Monday, November 04, 2013

Waiting for the milkman


Dearest Martha,

I have decided to leave this city and go meander and trundle in the countryside. This time, there is much less of a sense of escape and more of a feeling of adventure, of possibility. There is a calm belief that there are places out there as yet untouched by man's inexplicable dissatisfaction with himself often manifested in meandering mercantile mishaps. Everything's for sale. Nothing is sacred anymore. I guess nothing's ever sacred but for that one fleeting moment in childhood when you grasp the entirety of the universe and you feel at one with it, when you know without a sliver of doubt that it's all for you.

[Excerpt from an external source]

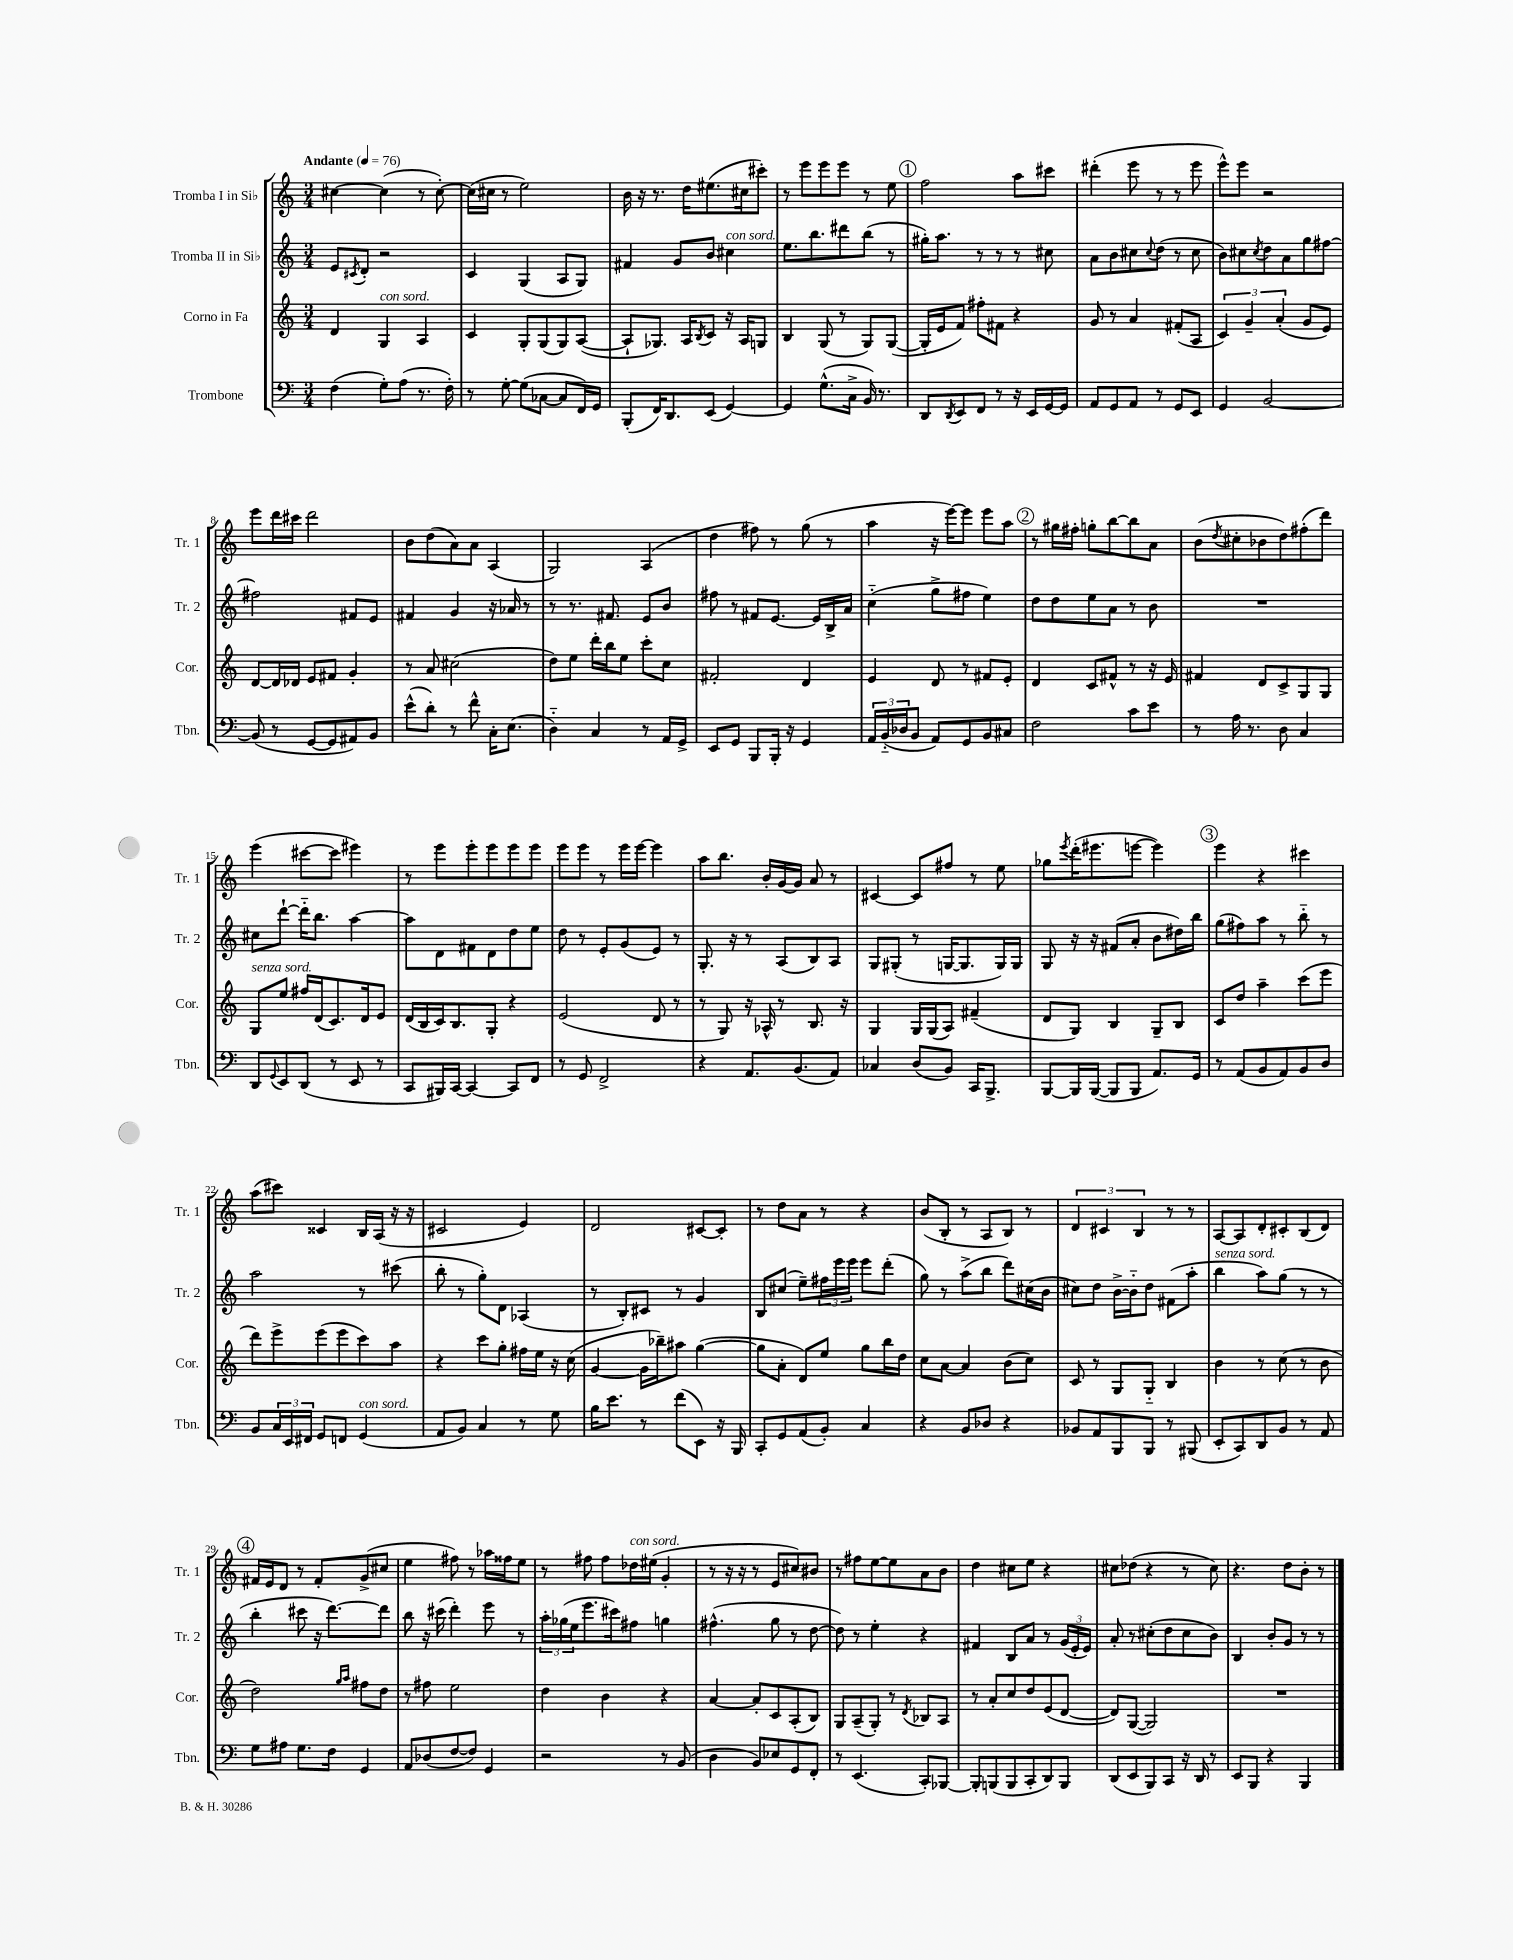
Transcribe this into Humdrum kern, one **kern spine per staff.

Do you remember waiting for the milkman in the evenings by the roadside? The counting of cars. The hellos, goodbyes and welcome backs. That little corner of the world. Who would have guessed where that road would lead us? It took one leaving and that world was behind us and all the times we travelled back, it seemed we had travelled further and further away and were only strangers in the houses that once we called home. It was odd feeling that way, and all the childish questions we had never found an ear willing to comprehend. Yet I believe the hills love us still and whisper our names, for we were born there and the river knows the feel of our feet but I cannot help feel that I have walked so far on that road that I might never return for now I long to be in the sky.

Will you come with me Martha? I don't know where this road will take us but I want to walk it with you if you will come. I can only promise that there will always be ground under our feet and if it should shake and rumble, I will always hold your hand.  But if you do not come, I will go with the memories of old days and whenever I get the chance, I will sit by the roadside and wait.